◆ **Dados fornecidos**
+++++

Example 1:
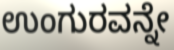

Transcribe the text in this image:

ಉಂಗುರವನ್ನೇ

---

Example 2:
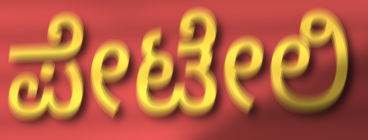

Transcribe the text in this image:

ಪೇಟೇಲಿ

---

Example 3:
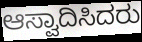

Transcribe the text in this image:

ಆಸ್ವಾದಿಸಿದರು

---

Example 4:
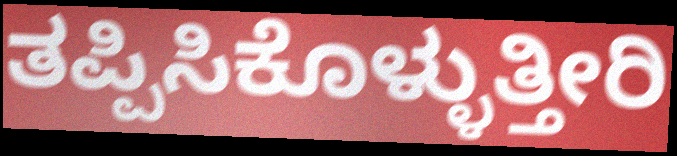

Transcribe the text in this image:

ತಪ್ಪಿಸಿಕೊಳ್ಳುತ್ತೀರಿ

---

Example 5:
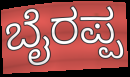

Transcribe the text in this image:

ಬೈರಪ್ಪ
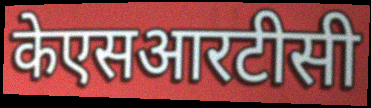
केएसआरटीसी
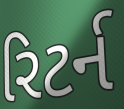
રિટર્ન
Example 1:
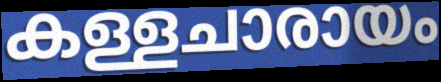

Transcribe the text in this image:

കള്ളചാരായം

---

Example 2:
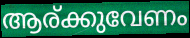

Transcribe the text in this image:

ആര്ക്കുവേണം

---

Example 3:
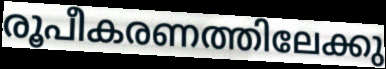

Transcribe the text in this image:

രൂപീകരണത്തിലേക്കു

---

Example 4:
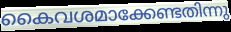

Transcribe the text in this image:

കൈവശമാക്കേണ്ടതിന്നു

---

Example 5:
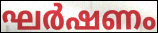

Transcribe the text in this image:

ഘർഷണം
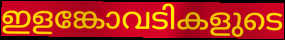
ഇളങ്കോവടികളുടെ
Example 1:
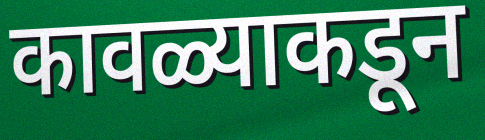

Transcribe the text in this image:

कावळ्याकडून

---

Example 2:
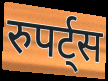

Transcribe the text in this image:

रुपर्ट्स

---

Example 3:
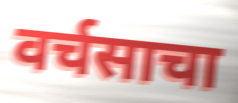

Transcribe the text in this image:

वर्चसाचा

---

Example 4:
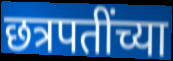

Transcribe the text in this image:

छत्रपतींच्या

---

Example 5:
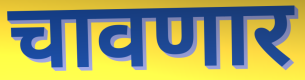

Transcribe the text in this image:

चावणार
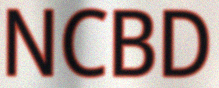
NCBD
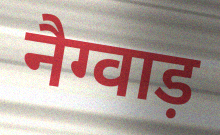
नैग्वाड़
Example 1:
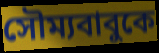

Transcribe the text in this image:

সৌম্যবাবুকে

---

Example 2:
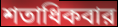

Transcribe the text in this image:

শতাধিকবার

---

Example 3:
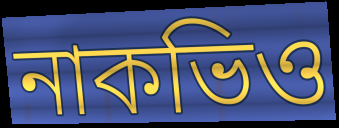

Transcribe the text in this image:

নাকভিও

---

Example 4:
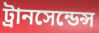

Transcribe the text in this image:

ট্রানসেন্ডেন্স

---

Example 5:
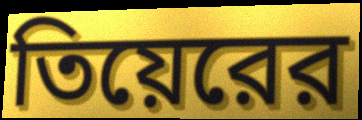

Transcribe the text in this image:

তিয়েরের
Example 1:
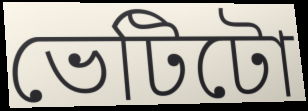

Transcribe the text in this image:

ভেটিটো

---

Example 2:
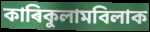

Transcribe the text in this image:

কাৰিকুলামবিলাক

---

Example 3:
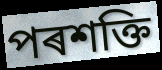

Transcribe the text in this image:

পৰশক্তি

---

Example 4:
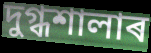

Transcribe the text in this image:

দুগ্ধশালাৰ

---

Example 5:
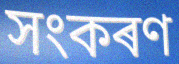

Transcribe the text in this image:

সংকৰণ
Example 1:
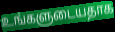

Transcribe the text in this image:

உங்களுடையதாக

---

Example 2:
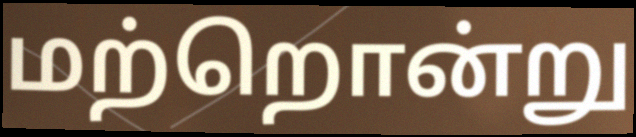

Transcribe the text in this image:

மற்றொன்று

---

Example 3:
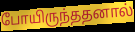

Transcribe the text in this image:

போயிருந்ததனால்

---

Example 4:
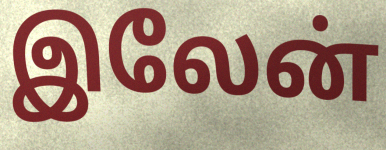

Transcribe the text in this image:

இலேன்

+++++

◆ **Tarefa**
Formate todas as linhas dos dados como uma tabela Markdown com as colunas "Nº" e "Linha", numerando cada uma e omitindo as linhas em branco. Deixe as imagens fora da resposta.

◆ **Solução**
| Nº | Linha |
|---|---|
| 1 | Example 1: |
| 2 | Transcribe the text in this image: |
| 3 | ಉಂಗುರವನ್ನೇ |
| 4 | --- |
| 5 | Example 2: |
| 6 | Transcribe the text in this image: |
| 7 | ಪೇಟೇಲಿ |
| 8 | --- |
| 9 | Example 3: |
| 10 | Transcribe the text in this image: |
| 11 | ಆಸ್ವಾದಿಸಿದರು |
| 12 | --- |
| 13 | Example 4: |
| 14 | Transcribe the text in this image: |
| 15 | ತಪ್ಪಿಸಿಕೊಳ್ಳುತ್ತೀರಿ |
| 16 | --- |
| 17 | Example 5: |
| 18 | Transcribe the text in this image: |
| 19 | ಬೈರಪ್ಪ |
| 20 | केएसआरटीसी |
| 21 | રિટર્ન |
| 22 | Example 1: |
| 23 | Transcribe the text in this image: |
| 24 | കള്ളചാരായം |
| 25 | --- |
| 26 | Example 2: |
| 27 | Transcribe the text in this image: |
| 28 | ആര്ക്കുവേണം |
| 29 | --- |
| 30 | Example 3: |
| 31 | Transcribe the text in this image: |
| 32 | രൂപീകരണത്തിലേക്കു |
| 33 | --- |
| 34 | Example 4: |
| 35 | Transcribe the text in this image: |
| 36 | കൈവശമാക്കേണ്ടതിന്നു |
| 37 | --- |
| 38 | Example 5: |
| 39 | Transcribe the text in this image: |
| 40 | ഘർഷണം |
| 41 | ഇളങ്കോവടികളുടെ |
| 42 | Example 1: |
| 43 | Transcribe the text in this image: |
| 44 | कावळ्याकडून |
| 45 | --- |
| 46 | Example 2: |
| 47 | Transcribe the text in this image: |
| 48 | रुपर्ट्स |
| 49 | --- |
| 50 | Example 3: |
| 51 | Transcribe the text in this image: |
| 52 | वर्चसाचा |
| 53 | --- |
| 54 | Example 4: |
| 55 | Transcribe the text in this image: |
| 56 | छत्रपतींच्या |
| 57 | --- |
| 58 | Example 5: |
| 59 | Transcribe the text in this image: |
| 60 | चावणार |
| 61 | NCBD |
| 62 | नैग्वाड़ |
| 63 | Example 1: |
| 64 | Transcribe the text in this image: |
| 65 | সৌম্যবাবুকে |
| 66 | --- |
| 67 | Example 2: |
| 68 | Transcribe the text in this image: |
| 69 | শতাধিকবার |
| 70 | --- |
| 71 | Example 3: |
| 72 | Transcribe the text in this image: |
| 73 | নাকভিও |
| 74 | --- |
| 75 | Example 4: |
| 76 | Transcribe the text in this image: |
| 77 | ট্রানসেন্ডেন্স |
| 78 | --- |
| 79 | Example 5: |
| 80 | Transcribe the text in this image: |
| 81 | তিয়েরের |
| 82 | Example 1: |
| 83 | Transcribe the text in this image: |
| 84 | ভেটিটো |
| 85 | --- |
| 86 | Example 2: |
| 87 | Transcribe the text in this image: |
| 88 | কাৰিকুলামবিলাক |
| 89 | --- |
| 90 | Example 3: |
| 91 | Transcribe the text in this image: |
| 92 | পৰশক্তি |
| 93 | --- |
| 94 | Example 4: |
| 95 | Transcribe the text in this image: |
| 96 | দুগ্ধশালাৰ |
| 97 | --- |
| 98 | Example 5: |
| 99 | Transcribe the text in this image: |
| 100 | সংকৰণ |
| 101 | Example 1: |
| 102 | Transcribe the text in this image: |
| 103 | உங்களுடையதாக |
| 104 | --- |
| 105 | Example 2: |
| 106 | Transcribe the text in this image: |
| 107 | மற்றொன்று |
| 108 | --- |
| 109 | Example 3: |
| 110 | Transcribe the text in this image: |
| 111 | போயிருந்ததனால் |
| 112 | --- |
| 113 | Example 4: |
| 114 | Transcribe the text in this image: |
| 115 | இலேன் |